I am Kai Uchimura. I am a history teacher and girls’ varsity soccer coach at Druid Hills High School, and I have been here since the 2018-2019 school year. Regarding the modernization plans and the future of Druid Hills High School, I firmly believe that It should be relocated to a new facility. In my opinion, that facility should be the DeKalb Arts Academy, which was previously named the DeKalb Elementary School of the Arts and also used to be Avondale Middle School.
The reason why is that they have a better capacity to support a high school appropriately. Druid Hills High School currently sits on about 11 acres of land compared to 30 acres of other high schools in the district. Only about 550 students are at the current DeKalb Arts Academy (DAA) in a facility that can hold way more students. There is already an athletic field at the DeKalb Arts Academy. As a coach, it is very inconvenient for my players and me to travel from Druid Hills High School to Druid Hills Middle School to practice; track, soccer, and baseball are all affected by this.
Having proper athletic facilities at our school would be more equitable to our student-athletes, who do not have the resources to have reliable transportation to get to practices.
It would make sense to send DeKalb School of the Arts(DSA) students, who currently sit in a building that used to be Avondale High School, to the Druid Hills High School Building and make the building into a strictly K-12 Performing Arts School. This would open up the old Avondale High School building into another educational facility of some kind (maybe another career academy or high school to help relieve the overcrowding at Clarkston High School). DSA only has about 300 students, so if you add 300 students from DSA and 550 from DAA you would have about 900 students, give or take, to be relocated into the Druid Hills High School Building, which would still be about 500 students fewer than what the current student population is at Druid Hills High School which is roughly 1,450 students.
This move could save the district money just tearing down the gym at Druid Hills High School, and not worrying about building a new gym there because it would just be a Performing Arts School. Of course, the Druid Hills High School building would still need updates, but worrying about a gym or athletic facilities wouldn’t be stressful. The district would need to update the DeKalb Arts Academy building to accommodate a high school in terms of classroom sizes, but I would not think it would cost more money than the current modernization ideas.

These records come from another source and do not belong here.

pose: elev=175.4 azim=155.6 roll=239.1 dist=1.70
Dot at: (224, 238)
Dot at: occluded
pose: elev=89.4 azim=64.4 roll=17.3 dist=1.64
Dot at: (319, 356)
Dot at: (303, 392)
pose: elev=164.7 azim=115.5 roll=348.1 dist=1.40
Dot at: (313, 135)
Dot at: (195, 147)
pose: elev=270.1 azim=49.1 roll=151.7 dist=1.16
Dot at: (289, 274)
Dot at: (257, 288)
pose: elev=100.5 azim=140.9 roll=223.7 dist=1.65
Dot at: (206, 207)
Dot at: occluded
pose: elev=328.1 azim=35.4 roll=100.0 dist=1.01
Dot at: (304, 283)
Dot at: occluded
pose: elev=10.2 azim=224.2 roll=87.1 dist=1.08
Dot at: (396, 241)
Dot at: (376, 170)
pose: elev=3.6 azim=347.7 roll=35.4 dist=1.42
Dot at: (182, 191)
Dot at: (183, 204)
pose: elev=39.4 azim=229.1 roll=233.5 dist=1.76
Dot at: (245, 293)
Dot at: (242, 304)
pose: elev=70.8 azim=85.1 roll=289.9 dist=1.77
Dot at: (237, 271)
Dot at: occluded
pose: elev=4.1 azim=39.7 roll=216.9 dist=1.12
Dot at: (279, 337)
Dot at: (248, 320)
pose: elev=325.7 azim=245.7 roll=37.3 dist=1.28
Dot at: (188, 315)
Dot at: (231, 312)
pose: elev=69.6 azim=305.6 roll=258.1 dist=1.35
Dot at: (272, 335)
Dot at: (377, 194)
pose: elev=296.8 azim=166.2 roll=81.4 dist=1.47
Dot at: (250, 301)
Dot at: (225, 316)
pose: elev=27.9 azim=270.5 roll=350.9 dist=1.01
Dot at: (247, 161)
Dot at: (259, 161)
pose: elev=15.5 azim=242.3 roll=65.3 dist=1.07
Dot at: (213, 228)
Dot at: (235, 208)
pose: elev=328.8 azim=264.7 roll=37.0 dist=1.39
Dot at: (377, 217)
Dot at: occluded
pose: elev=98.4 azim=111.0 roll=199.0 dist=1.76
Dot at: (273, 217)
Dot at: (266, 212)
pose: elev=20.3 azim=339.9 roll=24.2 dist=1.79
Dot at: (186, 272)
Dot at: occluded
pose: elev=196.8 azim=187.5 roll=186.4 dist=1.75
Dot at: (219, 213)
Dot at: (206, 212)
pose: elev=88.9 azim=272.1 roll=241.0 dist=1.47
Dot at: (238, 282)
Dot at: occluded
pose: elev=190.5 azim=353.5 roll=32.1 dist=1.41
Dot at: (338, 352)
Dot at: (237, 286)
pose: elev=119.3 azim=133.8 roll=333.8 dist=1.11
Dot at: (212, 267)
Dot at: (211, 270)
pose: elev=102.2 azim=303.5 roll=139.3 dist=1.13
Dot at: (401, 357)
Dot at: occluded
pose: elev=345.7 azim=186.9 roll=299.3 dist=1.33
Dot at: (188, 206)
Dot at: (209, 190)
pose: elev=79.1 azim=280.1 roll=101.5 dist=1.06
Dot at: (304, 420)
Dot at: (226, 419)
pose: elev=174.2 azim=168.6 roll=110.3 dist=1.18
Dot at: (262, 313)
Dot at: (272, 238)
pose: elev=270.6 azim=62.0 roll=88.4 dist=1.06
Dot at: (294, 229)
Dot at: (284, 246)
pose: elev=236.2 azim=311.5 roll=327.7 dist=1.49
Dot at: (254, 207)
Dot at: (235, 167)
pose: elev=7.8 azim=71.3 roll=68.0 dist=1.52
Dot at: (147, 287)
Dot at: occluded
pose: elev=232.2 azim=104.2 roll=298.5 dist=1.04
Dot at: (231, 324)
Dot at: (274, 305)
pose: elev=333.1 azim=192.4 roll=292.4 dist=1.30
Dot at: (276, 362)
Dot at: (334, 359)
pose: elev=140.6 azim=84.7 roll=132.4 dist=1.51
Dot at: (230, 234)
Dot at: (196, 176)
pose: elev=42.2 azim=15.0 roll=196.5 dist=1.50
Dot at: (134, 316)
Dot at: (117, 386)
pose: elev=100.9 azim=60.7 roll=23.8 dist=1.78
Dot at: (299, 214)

There are, of course, challenges in thinking about attendance zones in the future. Still, based on what the current attendance zone for Druid Hills High School is, the swap to DAA would make sense because it would be a more central location to most of the student population at Druid Hills High School, which would be Scottdale and Avondale Estates. This kind of swap would, without a doubt, upset families that live in the current neighborhood surrounding Druid Hills School, like Durand Mill area, because it takes away the convenience of their students being able to walk to school. But students in surrounding neighborhoods make up a minority of the students who attend Druid Hills High School.
Another idea would be to build another high school next to Adams Stadium because the district owns the land next to it, but that’s a topic for a future letter to the editor. Whatever decision is made, you will not please everybody and politics will be involved. I do not envy anyone currently involved with reviewing school attendance zones.
The whole process and timeline for modernization coming to fruition might take nearly half a decade or even longer, and the current students at Druid Hills High School would not see any changes. Whenever that time comes to decide the future of Druid Hills High School, the district must do what is best for the kids and the future students who will attend.